(WORK TO COMPLETE) Decide whether each statement agrees with the forum reply on boiler thermo-siphoning. Answer yes or no and quote the reply's deciding words exactly: (a) The boiler loses heat faster than the tank. (b) A check valve lets hot water in the tank flow back into the boiler. (c) The problem would be less acute if the boiler were higher than the tank.

(DOCUMENT SEGMENT)
DaveBP has it right here.  But what he's describing isn't a problem.  You would want that type of thermo-siphoning since it would be extracting more energy from your boiler.  It's later where the issue begins.

The boiler will cool faster than the tank because the boiler loses heat faster than the tank.  Think of the boiler as being a radiator in this case (an inefficient one, but a radiator nonetheless relative to the well-insulated tank).  At some point the water near the top of the boiler will be colder than the water at the equivalent height in the tank.  So the boiler water will be more dense (heavier) than the tank water.  It wants to sink until it reaches the same level as equivalent temp water in the tank.  But the tank water has a column of warmer water above it pushing down, so it doesn't want to be pushed upward.  

Once the water in the boiler cools enough, it will become dense enough that it can overcome the downward force of the tank column, and it will push into the tank, causing the warm water at the top of the tank to be forced into the boiler, where it will cool down and become denser, and the cycle continues.  As DaveBP says, there are a lot of variables in play, and water is a fluid, not a solid object, so the dynamics become complex very quickly.  If the boiler were higher than the tank, the problem would become a lot more acute.  

Basically, it's this thermo-siphoning that you want to eliminate, allowing the boiler to become a radiator sucking heat out of your system.  A check valve preventing hot water in your tank from flowing back into your boiler prevents that.  I doubt that the issue would be very severe in your setup with your tanks being so much taller than your boiler.  The only way to tell would be to have enough thermometers in the system to be able to monitor tank upper and lower temps along with your boiler temps.  If the temperature at the top of the idle boiler consistently is close to the temp at the top of the idle tank over a long period of time, then you probably have some siphoning going on.

(DATA EXTRACT)
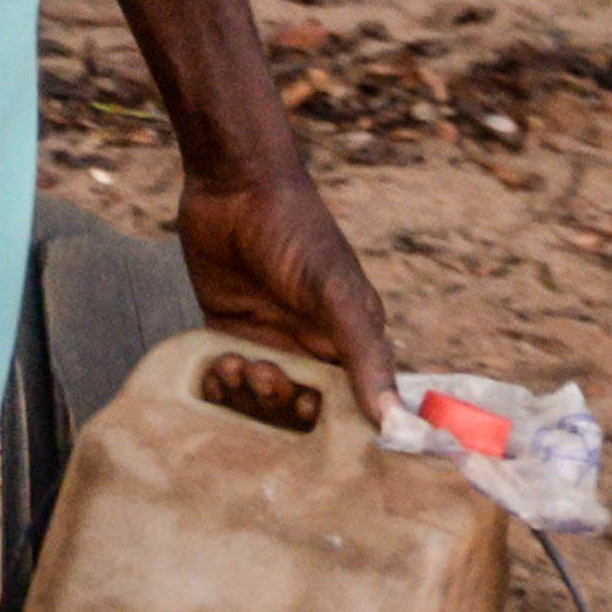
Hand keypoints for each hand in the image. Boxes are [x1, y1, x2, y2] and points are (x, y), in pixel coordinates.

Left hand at [176, 154, 398, 426]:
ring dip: (247, 395)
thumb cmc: (296, 233)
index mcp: (348, 340)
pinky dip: (219, 385)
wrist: (234, 185)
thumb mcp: (335, 293)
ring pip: (258, 400)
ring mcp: (268, 339)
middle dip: (281, 405)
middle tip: (265, 375)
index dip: (335, 426)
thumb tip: (394, 421)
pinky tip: (217, 366)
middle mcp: (309, 346)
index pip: (352, 406)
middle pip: (299, 410)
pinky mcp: (226, 331)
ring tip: (237, 363)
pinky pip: (224, 380)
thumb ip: (363, 356)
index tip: (310, 417)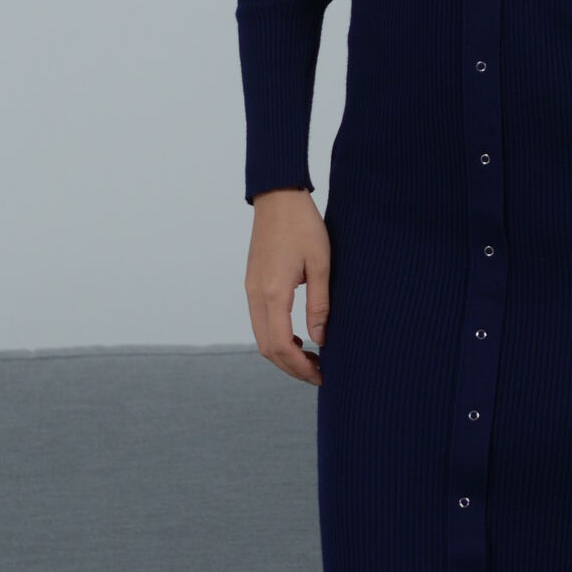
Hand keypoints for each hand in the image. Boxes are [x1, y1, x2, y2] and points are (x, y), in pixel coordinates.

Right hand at [245, 187, 330, 383]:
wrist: (277, 197)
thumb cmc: (303, 226)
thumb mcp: (321, 264)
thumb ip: (320, 305)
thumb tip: (320, 340)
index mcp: (273, 292)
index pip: (281, 345)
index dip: (300, 367)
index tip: (321, 374)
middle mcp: (255, 295)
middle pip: (267, 348)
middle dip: (291, 367)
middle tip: (318, 373)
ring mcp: (250, 289)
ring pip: (261, 337)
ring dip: (283, 353)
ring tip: (311, 358)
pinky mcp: (252, 283)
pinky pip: (260, 321)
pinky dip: (276, 337)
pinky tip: (298, 337)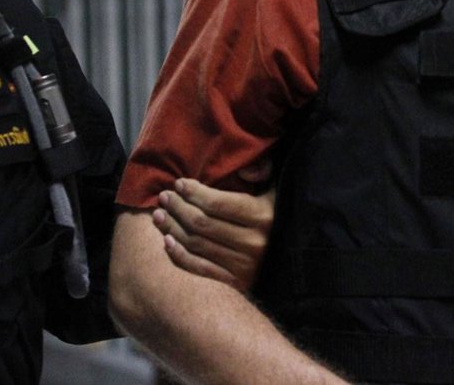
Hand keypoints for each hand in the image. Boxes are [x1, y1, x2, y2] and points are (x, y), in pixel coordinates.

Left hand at [152, 170, 275, 291]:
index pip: (217, 203)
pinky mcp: (236, 283)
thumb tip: (243, 170)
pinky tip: (167, 241)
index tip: (179, 183)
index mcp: (263, 216)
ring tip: (158, 215)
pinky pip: (200, 269)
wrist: (295, 257)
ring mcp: (244, 265)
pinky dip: (179, 255)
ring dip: (173, 228)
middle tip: (164, 197)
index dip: (194, 192)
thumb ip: (262, 171)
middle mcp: (254, 242)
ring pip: (197, 244)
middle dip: (178, 208)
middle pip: (202, 223)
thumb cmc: (278, 215)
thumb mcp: (277, 188)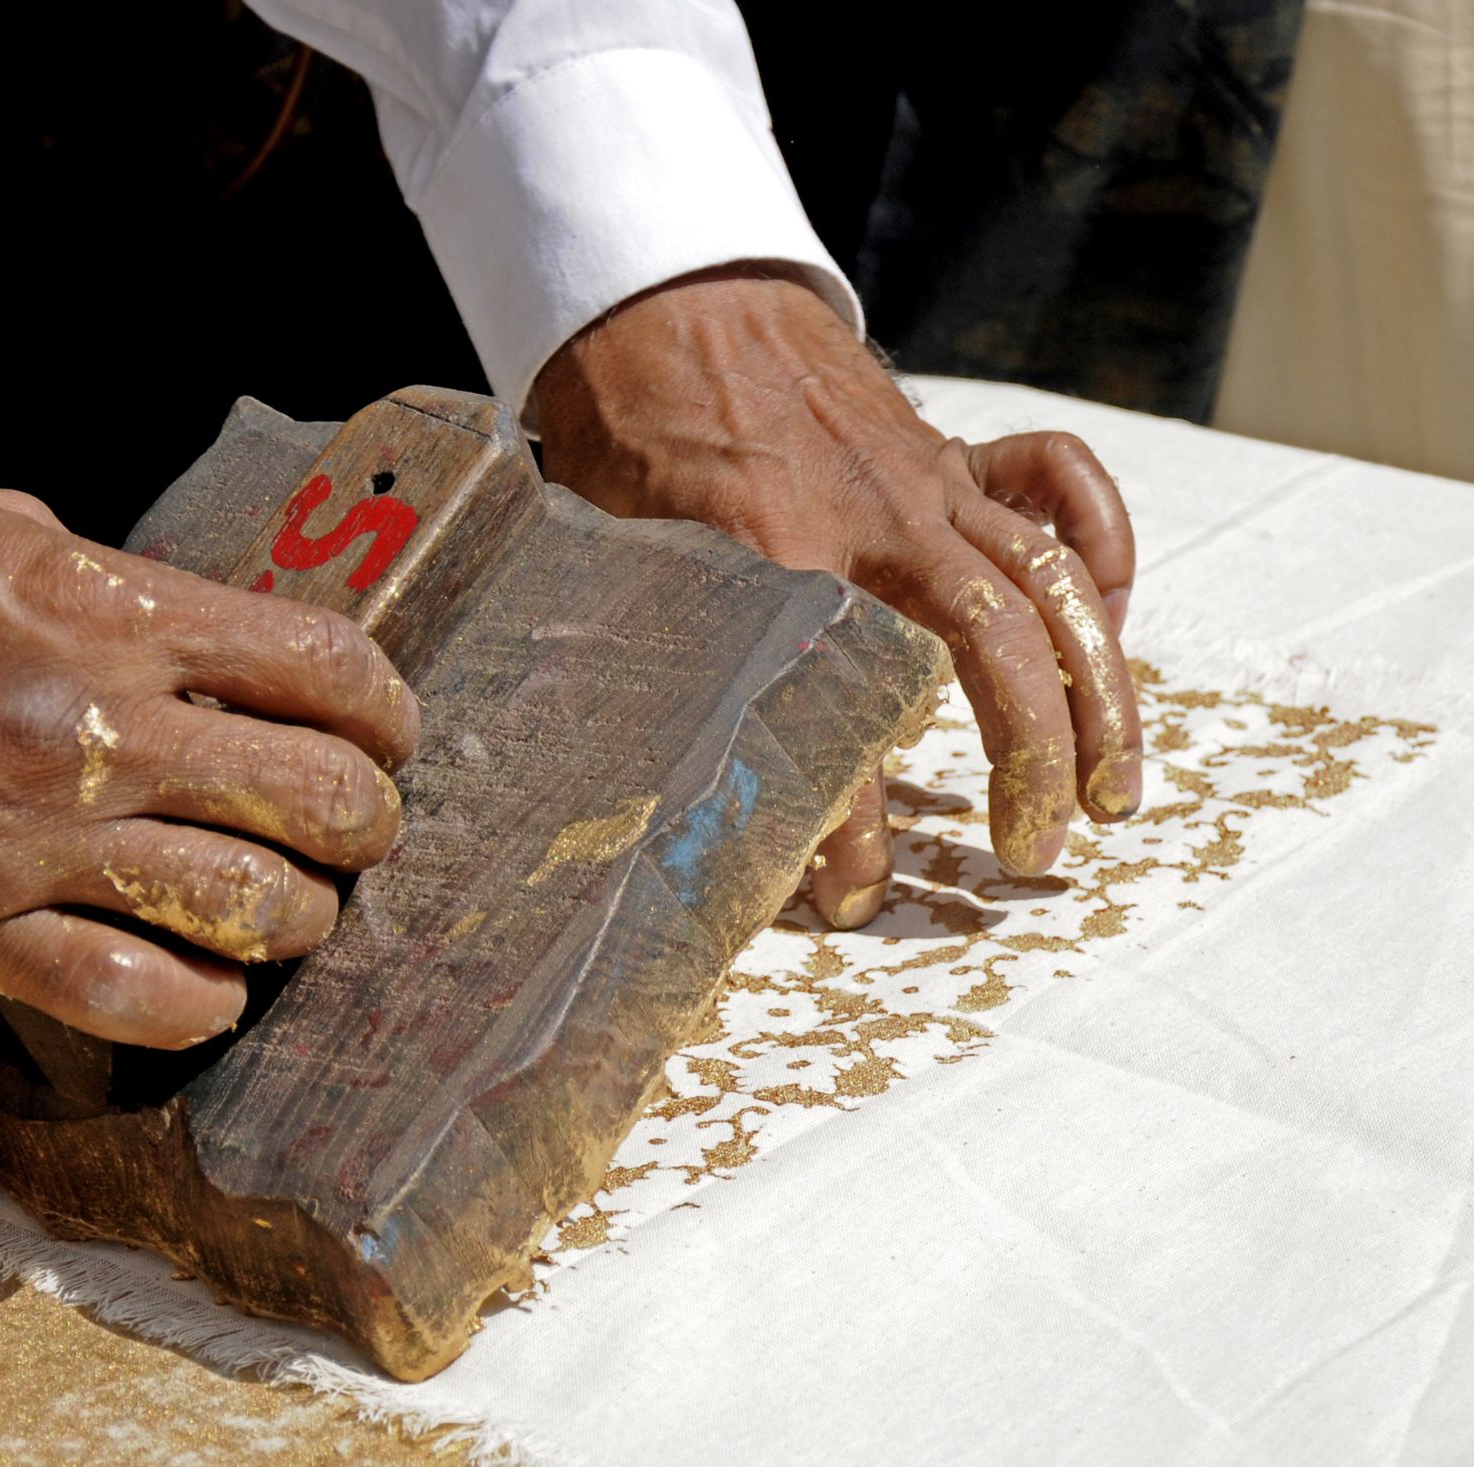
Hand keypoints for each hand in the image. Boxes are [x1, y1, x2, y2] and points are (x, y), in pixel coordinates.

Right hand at [0, 440, 417, 1045]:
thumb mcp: (19, 535)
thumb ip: (140, 606)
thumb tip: (244, 662)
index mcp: (110, 609)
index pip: (326, 667)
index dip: (387, 713)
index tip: (386, 733)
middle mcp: (85, 725)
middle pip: (315, 798)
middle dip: (368, 825)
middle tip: (358, 831)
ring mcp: (22, 836)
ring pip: (245, 910)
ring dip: (301, 920)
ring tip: (293, 911)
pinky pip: (124, 995)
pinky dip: (198, 1004)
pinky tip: (210, 986)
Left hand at [534, 267, 1140, 927]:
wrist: (660, 299)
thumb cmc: (626, 437)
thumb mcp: (620, 568)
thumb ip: (667, 673)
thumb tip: (690, 798)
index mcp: (786, 559)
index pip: (846, 714)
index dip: (852, 828)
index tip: (845, 897)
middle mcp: (881, 521)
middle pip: (1000, 645)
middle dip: (1037, 761)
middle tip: (1036, 852)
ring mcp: (929, 479)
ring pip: (1055, 581)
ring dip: (1101, 688)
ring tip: (1116, 785)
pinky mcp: (949, 449)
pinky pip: (1058, 481)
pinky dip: (1101, 544)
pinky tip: (1109, 614)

(TASK OUTPUT)
(a) Yes: "the boiler loses heat faster than the tank."
(b) No: "A check valve preventing hot water in your tank from flowing back into your boiler prevents that."
(c) No: "If the boiler were higher than the tank, the problem would become a lot more acute."